TASK MATERIAL:
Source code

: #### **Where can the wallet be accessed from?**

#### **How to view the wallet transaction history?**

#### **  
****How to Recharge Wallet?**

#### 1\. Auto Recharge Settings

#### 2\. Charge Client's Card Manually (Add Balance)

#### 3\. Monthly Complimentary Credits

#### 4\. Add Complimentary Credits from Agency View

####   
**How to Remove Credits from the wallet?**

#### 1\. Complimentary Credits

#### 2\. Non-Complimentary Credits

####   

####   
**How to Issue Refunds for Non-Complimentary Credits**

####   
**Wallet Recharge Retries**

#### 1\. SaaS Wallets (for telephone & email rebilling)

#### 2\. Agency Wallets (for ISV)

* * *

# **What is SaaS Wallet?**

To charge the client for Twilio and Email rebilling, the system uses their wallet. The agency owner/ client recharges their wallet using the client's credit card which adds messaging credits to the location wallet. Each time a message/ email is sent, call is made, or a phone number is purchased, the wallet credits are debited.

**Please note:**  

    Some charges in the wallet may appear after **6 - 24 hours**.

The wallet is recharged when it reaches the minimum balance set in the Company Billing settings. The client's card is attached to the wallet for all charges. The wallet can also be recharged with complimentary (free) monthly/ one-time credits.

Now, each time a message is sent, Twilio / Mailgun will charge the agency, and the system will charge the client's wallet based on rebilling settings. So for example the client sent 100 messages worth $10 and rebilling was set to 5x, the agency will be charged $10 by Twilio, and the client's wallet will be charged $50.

EXERCISE BRIEF: Could you recast the lines in the items as a Markdown table, starting at the line that contains "To charge the" and ending at the line that contains "The wallet is"? Use a Row column for the row number and a Text column for the line, and leave out blank lines.

ANSWER FOR THE TASK:
| Row | Text |
|---|---|
| 1 | To charge the client for Twilio and Email rebilling, the system uses their wallet. The agency owner/ client recharges their wallet using the client's credit card which adds messaging credits to the location wallet. Each time a message/ email is sent, call is made, or a phone number is purchased, the wallet credits are debited. |
| 2 | **Please note:**   |
| 3 |     Some charges in the wallet may appear after **6 - 24 hours**. |
| 4 | The wallet is recharged when it reaches the minimum balance set in the Company Billing settings. The client's card is attached to the wallet for all charges. The wallet can also be recharged with complimentary (free) monthly/ one-time credits. |